▸ EXTRAIT DE PAGE:
Attendu qu'il n'est pas contesté que les signes litigieux visent des produits identiques ou similaires ;

Attendu que contrairement à ce que soutient la demanderesse, les expressions "CARTRIDGE WORLD" et "MONDIAL CARTOUCHES" ne présentent aucune ressemblance phonétique ;

Qu'aucune similitude visuelle n'existe entre elles, ce d'autant plus qu'ainsi que le souligne la société MONDIAL CARTOUCHES, l'étoile à sept branches, entourée d'une flèche, constitue un élément, sinon dominant, en tout cas particulièrement distinctif, de la marque communautaire invoquée ;

Attendu, cependant, qu'il n'est pas contesté que le mot anglais "world", aisément compréhensible du consommateur de cartouches d'imprimante moyen, se traduit par "monde", dont l'adjectif "mondial" présent dans les signes argués de contrefaçon constitue un simple dérivé ; qu'il n'est pas plus contesté que le terme anglais "cartridge", également compréhensible par le consommateur de cartouches d'imprimante moyen, se traduit par "cartouches" ; que les signes comparés présentent ainsi une forte similitude sur le plan intellectuel, en ce qu'ils paraissent désigner un réseau mondial de ventes de cartouches ; que les produits désignés par les signes argués de contrefaçon paraissent, dans ces conditions, constituer la version française de ceux commercialisés sous la marque communautaire CARTRIDGE WORLD ;

Attendu qu'il en résulte, pour l'acheteur de cartouches normalement attentif n'ayant pas simultanément l'ensemble des signes examinés sous les yeux, un risque de confusion le conduisant à attribuer aux produits et services concernés une origine commune ;

Attendu que la contrefaçon par imitation de la marque communautaire CARTRIDGE WORLD déposée le 12 octobre 2000, enregistrée le 3 avril 2002 sous le no1 915 693, se trouve ainsi caractérisée à l'encontre de l'ensemble des défenderesses ;

Qu'il convient notamment, par application combinée des articles L. 711-4 a, L. 714-3 du Code de la propriété intellectuelle et 98 du règlement CE no40/94 du 20 décembre 1993, de prononcer la nullité de la marque verbale française MONDIAL CARTOUCHES, déposée le 15 juillet 2003, enregistrée sous le no03 323 6 444, pour les produits et services des classes 2, 9 et 40 "recyclage de cartouches d'imprimerie jet d'encre et laser, encres, imprimantes".

▸ EXERCICE 1: D'après l'extrait de page, à quelle date la marque communautaire CARTRIDGE WORLD a-t-elle été enregistrée ?
▸ EXERCICE 2: Comment traduire en anglais cette phrase de l'extrait de page : « Attendu qu'il n'est pas contesté que les signes litigieux visent des produits identiques ou similaires ; » ?

[Sources de documents en texte brut]

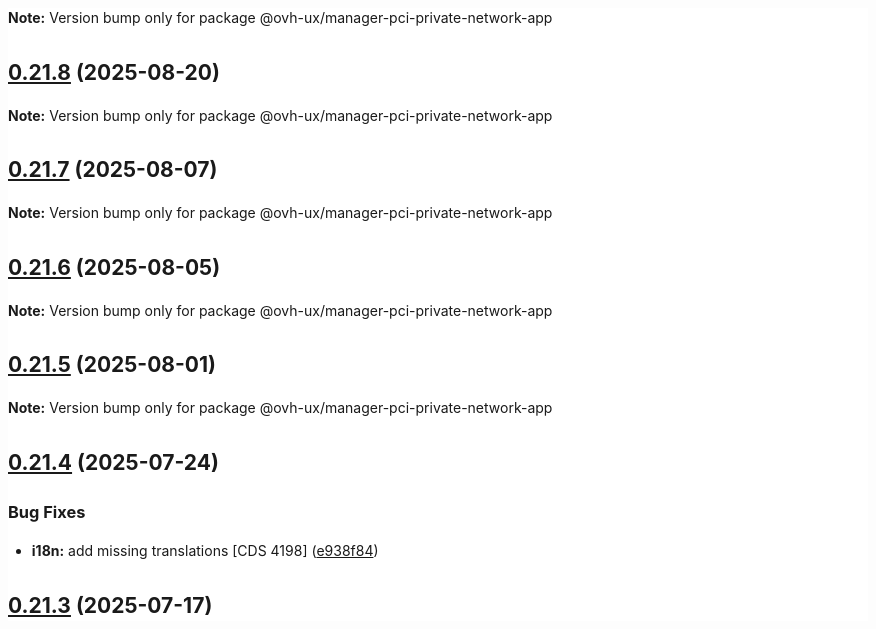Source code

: **Note:** Version bump only for package @ovh-ux/manager-pci-private-network-app





## [0.21.8](https://github.com/ovh/manager/compare/@ovh-ux/manager-pci-private-network-app@0.21.7...@ovh-ux/manager-pci-private-network-app@0.21.8) (2025-08-20)

**Note:** Version bump only for package @ovh-ux/manager-pci-private-network-app





## [0.21.7](https://github.com/ovh/manager/compare/@ovh-ux/manager-pci-private-network-app@0.21.6...@ovh-ux/manager-pci-private-network-app@0.21.7) (2025-08-07)

**Note:** Version bump only for package @ovh-ux/manager-pci-private-network-app





## [0.21.6](https://github.com/ovh/manager/compare/@ovh-ux/manager-pci-private-network-app@0.21.5...@ovh-ux/manager-pci-private-network-app@0.21.6) (2025-08-05)

**Note:** Version bump only for package @ovh-ux/manager-pci-private-network-app





## [0.21.5](https://github.com/ovh/manager/compare/@ovh-ux/manager-pci-private-network-app@0.21.4...@ovh-ux/manager-pci-private-network-app@0.21.5) (2025-08-01)

**Note:** Version bump only for package @ovh-ux/manager-pci-private-network-app





## [0.21.4](https://github.com/ovh/manager/compare/@ovh-ux/manager-pci-private-network-app@0.21.3...@ovh-ux/manager-pci-private-network-app@0.21.4) (2025-07-24)


### Bug Fixes

* **i18n:** add missing translations [CDS 4198] ([e938f84](https://github.com/ovh/manager/commit/e938f84d34d36c27f2f2bcb1371bf165d73f6b98))





## [0.21.3](https://github.com/ovh/manager/compare/@ovh-ux/manager-pci-private-network-app@0.21.2...@ovh-ux/manager-pci-private-network-app@0.21.3) (2025-07-17)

▸ RÉPONSE RÉDIGÉE 1: Le 3 avril 2002.

▸ RÉPONSE RÉDIGÉE 2: Whereas it is not disputed that the contested signs cover identical or similar goods;